We are required to settle and adjust all accounts within 3 years after the date that we receive them. 31 U.S.C. Sec. 3526(c). We consider the 3- year statute of limitations prescribed in section 3526(c) to begin to run on the date that an account is substantially complete and ready for audit. B-213720, Sept. 26, 1986. See also 7 GAO-PPM Sec. 8.7. In cases involving improper payments to assignors, where notice of the assignment was evident, the 3-year period begins on the date the payment is made. B-226176, May 26, 1987. Our rationale is that where the agency has a copy of the assignment all the documents needed to raise a charge in the account are in its possession when the check is issued. Id.

Air Force personnel were aware of the assignment, and the Air Force had in its possession all of the information and documentation necessary to determine the impropriety of the payment to SIAC at the time of the payment in question.
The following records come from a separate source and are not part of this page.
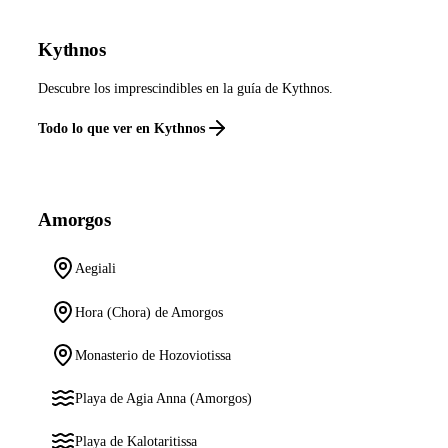
Kythnos
Descubre los imprescindibles en la guía de Kythnos.
Todo lo que ver en Kythnos
Amorgos
Aegiali
Hora (Chora) de Amorgos
Monasterio de Hozoviotissa
Playa de Agia Anna (Amorgos)
Playa de Kalotaritissa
Thus, the 3-year period specified in 31 U.S.C. Sec. 3526(c) began on May 9, 1994, the date the check was issued to SIAC. To permit the Air Force to seek relief or to resolve the liability of the accountable officers in this matter, as appropriate, pursuant to 31 U.S.C. Sec. 3526(g), we are suspending the statute of limitations with regard to this matter.

/s/
Robert P. Murphy
for Comptroller General
of the United States

1. The 6th year payment was erroneously made entirely to BNL, who, upon the Air Force's request, transferred 12.5 percent of the payment to BNI.

2. Ms. Rivera, an employee of Mr. Spampinato's through another company, EDILCAT, which provides maintenance on leased housing at San Vito Air Station, denies speaking with Ms. Schneider.